#### ABOUT THIS EXERCISE:
Pick out every line in the records below that contains the word "provide", treating uppercase and lowercase as different, and copy each one.

-- DATA TO PROCESS follows --

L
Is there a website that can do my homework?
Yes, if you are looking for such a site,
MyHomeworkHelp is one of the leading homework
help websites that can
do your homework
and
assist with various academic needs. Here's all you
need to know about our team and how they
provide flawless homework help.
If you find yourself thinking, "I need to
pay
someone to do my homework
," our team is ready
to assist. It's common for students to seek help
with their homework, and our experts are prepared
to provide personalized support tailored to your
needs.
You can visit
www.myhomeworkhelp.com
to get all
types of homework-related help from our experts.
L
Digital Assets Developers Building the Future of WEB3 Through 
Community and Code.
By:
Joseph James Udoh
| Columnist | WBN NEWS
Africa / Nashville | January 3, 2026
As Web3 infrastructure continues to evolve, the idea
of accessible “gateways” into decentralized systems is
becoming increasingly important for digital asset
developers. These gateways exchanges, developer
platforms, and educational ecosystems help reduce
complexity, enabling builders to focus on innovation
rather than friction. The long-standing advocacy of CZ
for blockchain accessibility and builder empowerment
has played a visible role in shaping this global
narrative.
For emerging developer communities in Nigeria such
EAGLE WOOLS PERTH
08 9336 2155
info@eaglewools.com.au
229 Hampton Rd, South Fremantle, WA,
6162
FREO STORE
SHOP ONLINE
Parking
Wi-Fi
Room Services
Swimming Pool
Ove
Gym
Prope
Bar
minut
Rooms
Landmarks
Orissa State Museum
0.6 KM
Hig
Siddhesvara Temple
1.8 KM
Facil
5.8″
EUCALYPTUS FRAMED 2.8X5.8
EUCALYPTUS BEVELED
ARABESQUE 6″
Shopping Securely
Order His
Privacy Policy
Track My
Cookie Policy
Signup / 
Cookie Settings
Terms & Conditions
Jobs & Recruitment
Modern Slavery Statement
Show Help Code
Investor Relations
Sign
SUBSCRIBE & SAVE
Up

-- DATA TO PROCESS concluded --

#### SOLUTION:
provide flawless homework help.
to provide personalized support tailored to your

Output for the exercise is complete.